Page titles extracted from HTML title tags
URLs both original and archived locations
File sizes for storage management
Crawl timestamps for version tracking
Link relationships between pages

Best Practices

Choosing Crawl Depth

Important: Be careful with crawl depth settings. Large sites can generate thousands of pages, consuming significant storage space and bandwidth.

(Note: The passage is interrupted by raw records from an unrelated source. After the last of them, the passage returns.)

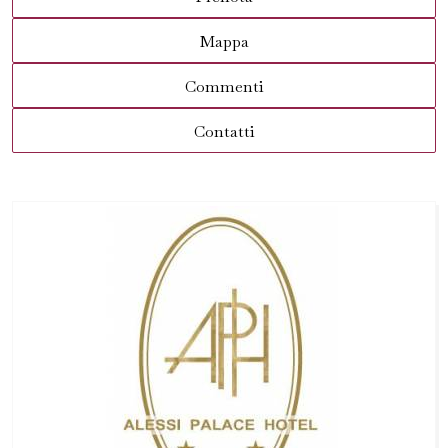
Mappa
Commenti
Contatti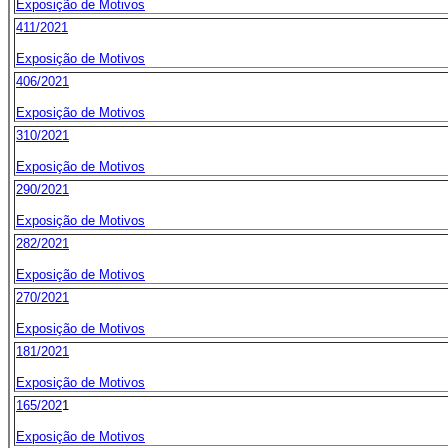
Exposição de Motivos
411/2021
Exposição de Motivos
406/2021
Exposição de Motivos
310/2021
Exposição de Motivos
290/2021
Exposição de Motivos
282/2021
Exposição de Motivos
270/2021
Exposição de Motivos
181/2021
Exposição de Motivos
165/202
1
Exposição de Motivos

Depth 1: Only the starting page and its direct links
Depth 2: Includes pages linked from the direct links (recommended for most sites)
Depth 3+: Use cautiously, can result in very large archives

Rate Limiting

Always use appropriate rate limiting to be respectful to the target website:

2000ms (2 seconds): Conservative, good for most sites
1000ms (1 second): Moderate, suitable for robust sites
500ms or less: Use only for your own sites or with permission

Storage Considerations

Monitor archive sizes: Web archives can grow large quickly
Use selective archiving: Consider archiving specific sections rather than entire sites
Regular cleanup: Remove outdated archives to manage storage

Viewing Archives

Web archives can be viewed in several ways:

Through GatherHub Web Interface

Navigate to the completed job in the Jobs page
Click on the job to view its details
In the Files section, click on index.html to open the archive
Browse the archive using the navigation index

Direct File Access

Navigate to the archive directory in your file system
Open index.html in any web browser
Use the navigation index to explore the archived site

Archive URLs

When viewing through GatherHub's web interface, archive files are accessible via URLs like:

http://localhost:8060/file/{job_id}/index.html - Main archive index
http://localhost:8060/file/{job_id}/domain.com/page/index.html - Specific archived page

Troubleshooting

Common Issues

Check the crawl depth setting - increase if needed
Verify that pages are properly linked (some pages may not be discoverable)
Check for JavaScript-heavy sites that may require different archiving tools
Review the archive summary for any errors during crawling

Ensure you're viewing the archive through a web server (not file:// URLs)
Check that the target pages were actually archived
Verify that the link rewriting process completed successfully
Some dynamic links may not be rewritable and will remain as external links

Reduce the crawl depth to limit the number of pages
Increase the rate limit to be more respectful to the target site
Check if the site blocks automated crawling (robots.txt, rate limiting)
Verify that monolith or single-file tools are properly installed
Check network connectivity and DNS resolution

Advanced Usage

Custom Archiving Tools

While GatherHub includes built-in web archiving capabilities, you can also configure it to use external tools:

[[media_types]]
name = 'custom-web-archive'
patterns = ['^https?://special-site\.com/.*']
tool = 'wget'
tool_path = '/usr/bin/wget'
arguments = '--recursive --page-requisites --html-extension --convert-links --restrict-file-names=windows --domains {domain} --no-parent {url}'

Selective Archiving

For large sites, consider creating multiple targeted archives instead of one comprehensive archive:

Section-specific archives: Archive /docs/, /blog/, etc. separately
Time-based archives: Archive recent content with higher frequency
Priority-based archives: Archive important pages with deeper crawling

Integration with Other Tools

Web archives work well with other GatherHub features:

Content Extraction: Archived pages are automatically indexed for search
Tagging: Tag archives by topic, importance, or date
Event Hooks: Trigger notifications or processing when archives complete
Scheduling: Automatically update archives on a schedule

Tip: Web archives are perfect for preserving documentation, research materials, or any website content that might change or disappear over time. They provide a complete, self-contained snapshot that can be browsed offline indefinitely.